Imaging appearances and management of isolated spontaneous dissection of the superior mesenteric artery.Eur J Radiol 2007; 64(1):103-10EJ
The objective of our study was to report the clinical and imaging features of isolated dissection of the superior mesenteric artery (SMA) and describe our imaging classification of this disease entity.
SUBJECTS AND METHODS
We retrospectively analyzed clinical presentation, imaging appearances and outcome of the 12 patients who were diagnosed as having spontaneous dissection of the SMA from 1991 to 2005 in our institution or its affiliated two hospitals. There were 11 males and 1 female with a mean age of 50 years (range, 43-61 years). The diagnosis of isolated dissection was established with CT within 24h of the onset.

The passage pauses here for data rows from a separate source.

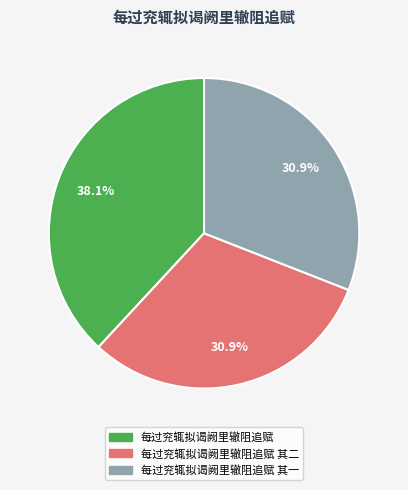

Is there any slice that represents more than half of the pie?

No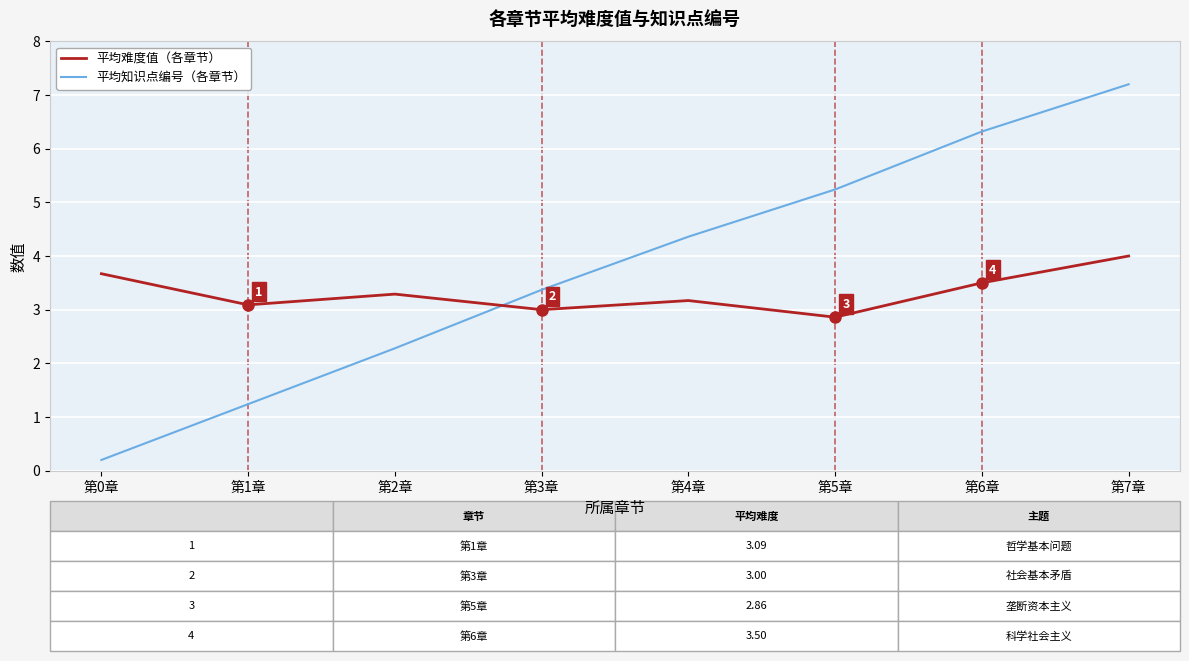

What is the difference between the 平均难度值（各章节） values at 第1章 and 第0章?

0.6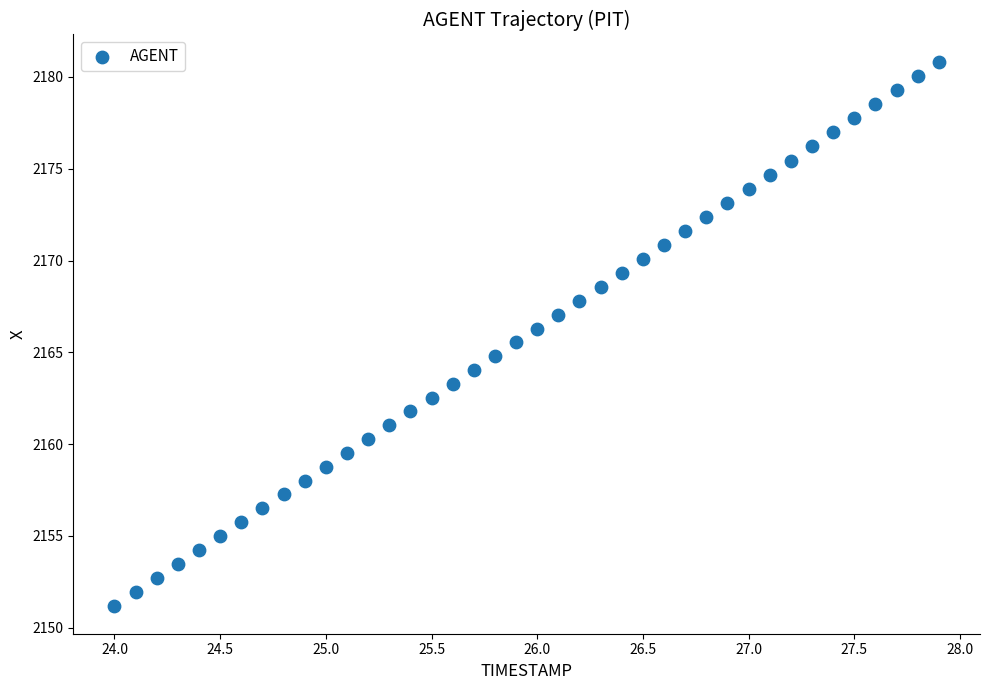

What is the range of X values (max minus min)?

3.9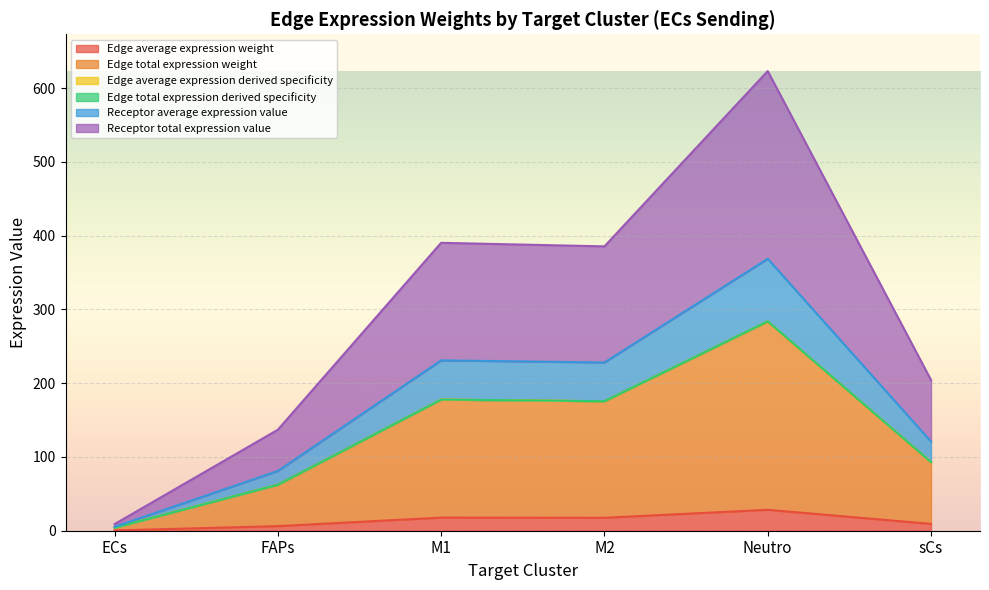

True or false: Receptor total expression value has a value of 163.7 at Neutro.

False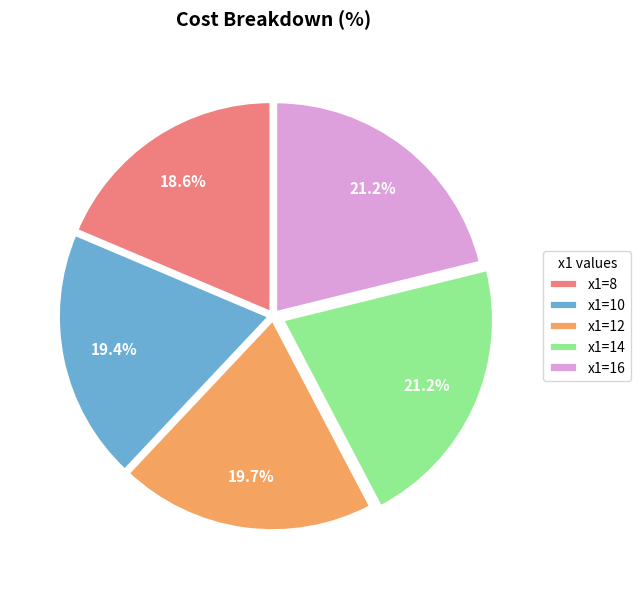

What is the smallest slice in the pie chart?

x1=8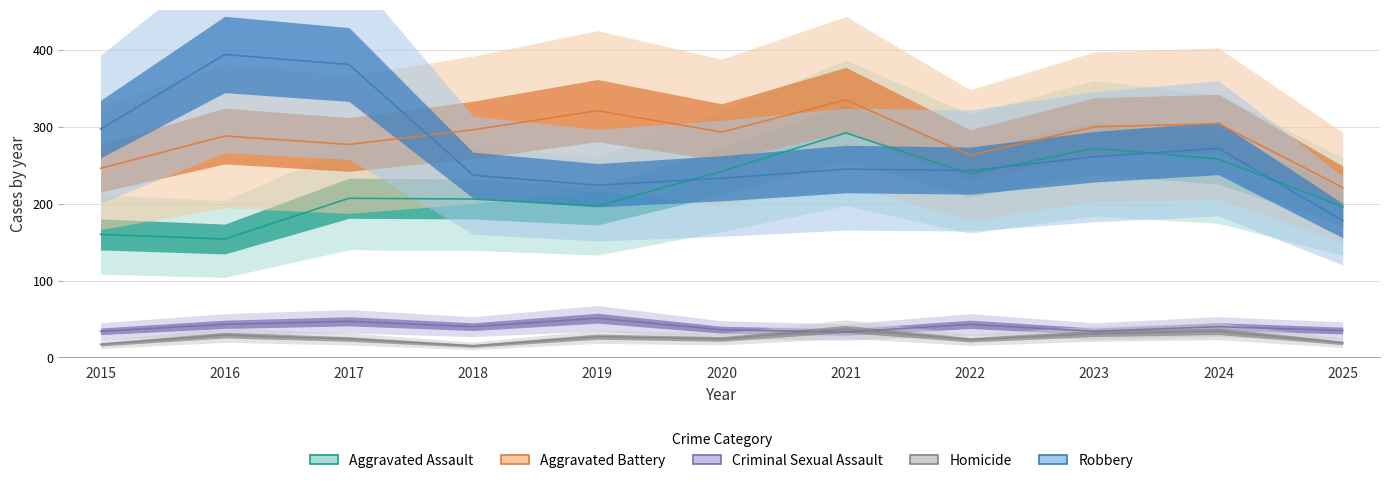

True or false: Criminal Sexual Assault has a value of 33 at 2021.

True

We categorized SMA dissection into the following four types based on imaging appearances: type I, patent false lumen with both entry and re-entry (four patients), type II, 'cul-de-sac' shaped false lumen without re-entry (one patient), type III, thrombosed false lumen with ulcer like projection (ULP), which is defined as a localized blood-filled pouch protruding from the true lumen into the thrombosed false lumen (five patients) and type IV, completely thrombosed false lumen without ULP (two patients). One patient with type II underwent urgent surgery because of small bowel ischemia. One patient with type III underwent urgent embolotherapy for the treatment of rupture of a branch of the SMA. The remaining 10 patients were initially managed conservatively. In one of the conservatively treated patient, ULP had progressively dilated, and it was treated with stent placement and coil packing 22 months after the onset. The remaining nine patients were conservatively managed without any event during the follow-up period of 7-72 months.
Most of the patients with isolated SMA dissection can initially be managed conservatively if there are no clinical and imaging signs indicating ruptured SMA branches or bowel ischemia.